▶ EXERCISE INSTRUCTIONS:
1 > In the article on happiness, what title does Andrew Shatté hold at meQuilibrium?
2 > Reproduce everything in the article on happiness from "Happiness, we’re often" down to "of your hands.".
3 > Pick up the article on happiness after its last sentence and keep writing.

▶ SOURCE:
start
Happiness, we’re often told, is one of those things you either have or don’t have. It’s framed as something that is given (and taken away) based on our unchangeable internal disposition or fleeting external factors: You’re born an optimist—or you’re not. You’re having a good day—or you’re not. Either way, it’s out of your hands.
This simply isn’t true. You make happiness happen. Positivity is a skill that can be built and strengthened, and cultivating an optimistic outlook benefits more than your mood. “When we’re happy, we’re more empathetic, emotionally tough, and creative. Our relationships improve. Our physical health gets a boost. It’s a gift that keeps on giving,” says Andrew Shatté, Ph.D., meQuilibrium’s Chief Science Officer.
But sustained positivity takes work because humans are naturally negative creatures. After all, explains Shatté, we survived as a species by scanning for threats in the wild. “Some animals have wings. Humans had negativity,” he says. This now-outdated instinct can keep up from savoring the good things that happen, because “our brains are so wired towards the negative that we compromise on the positive.”
It’s up to you to make happiness happen. Here are six proven ways to infuse your life with more joy:
- Look for the Good
Make a habit out of consciously scanning for contentment by listing three good things that happened to you at the end of each day. “This goes against our natural wiring, so we have to schedule it and practice it,” Shatté says. Review your list first thing the next morning, before beginning your daily routine. Over the course of ten days, he says, this simple technique can rewire your brain so that you’re more attuned to positive occurrences.
end
▶ DATASET RECORDS:
start
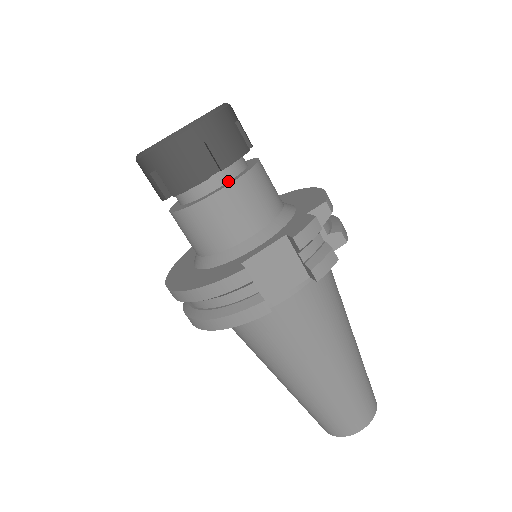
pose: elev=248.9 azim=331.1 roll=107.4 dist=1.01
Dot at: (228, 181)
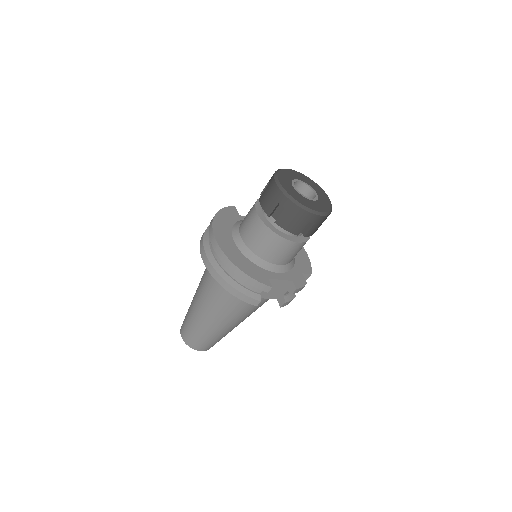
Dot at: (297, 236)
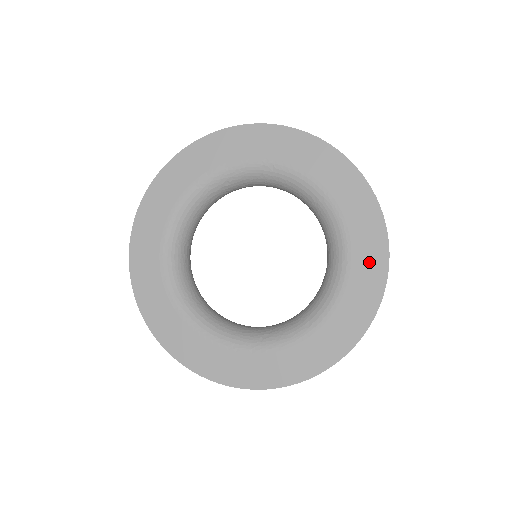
end
start
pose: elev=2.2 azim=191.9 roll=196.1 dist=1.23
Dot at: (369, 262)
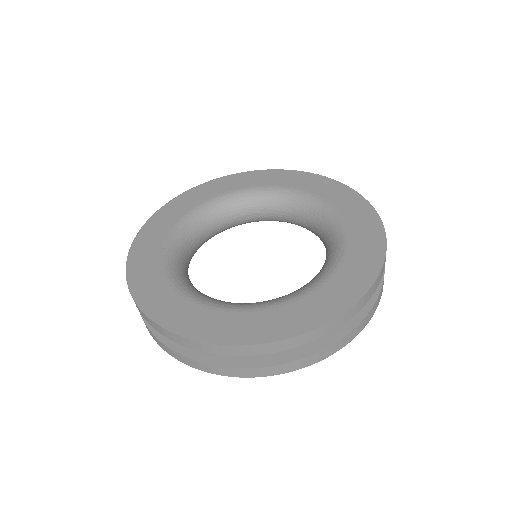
end
▶ TASK RESPONSES:
1 > Chief Science Officer

2 >
Happiness, we’re often told, is one of those things you either have or don’t have. It’s framed as something that is given (and taken away) based on our unchangeable internal disposition or fleeting external factors: You’re born an optimist—or you’re not. You’re having a good day—or you’re not. Either way, it’s out of your hands.

3 >
- Do a Reality Check
Despite what you may see on social media, nobody is always happy. “We develop expectations that life should be easy,” Shatté says. “But the truth is, we all experience embarrassment and frustration. And everyone feels sad and experiences loss.” Happiness is not about trying to feel joyful all the time or denying negative emotions; it’s about facing negative events with an open mind and being able to pivot when things don’t go your way. Reframe adversity—both big and small—as an opportunity to strengthen your positivity.
- Ban “Future Talk”
Much of our unhappiness stems from fear and anticipation, Shatté says, because the unknown is inherently scary. To feel happier, resist focusing on the future and stay grounded in the present moment, even if it’s for ten minutes a day. Shatté institutes this policy with his own family: “Schedule time to ban all ‘future’ talk and relish what’s in front of you,” he says, whether it’s sharing a meal with loved ones, spending a few moments outdoors, or enjoying your favorite playlist or podcast during your commute.
- Boss That Negativity Back
If you’re bracing for a difficult phone call or a tense meeting, make plans to counteract it with a positive experience. Don’t leave it to chance—strategize it. For instance, when Shatté has a tough conversation, he cycles through a list of people he calls for an uplifting “antidote” conversation afterward.
- Beware of Unloading
Venting and complaining serve a purpose, but when you’ve had a horrible day, resist the urge to unload on your partner or family the second you arrive home. “It defines the tone for your evening and gives everyone else permission to complain, which creates a cycle of negativity,” Shatté says. Instead, set the stage for a more pleasant evening by discussing at least one good thing that happened before getting into the tough stuff.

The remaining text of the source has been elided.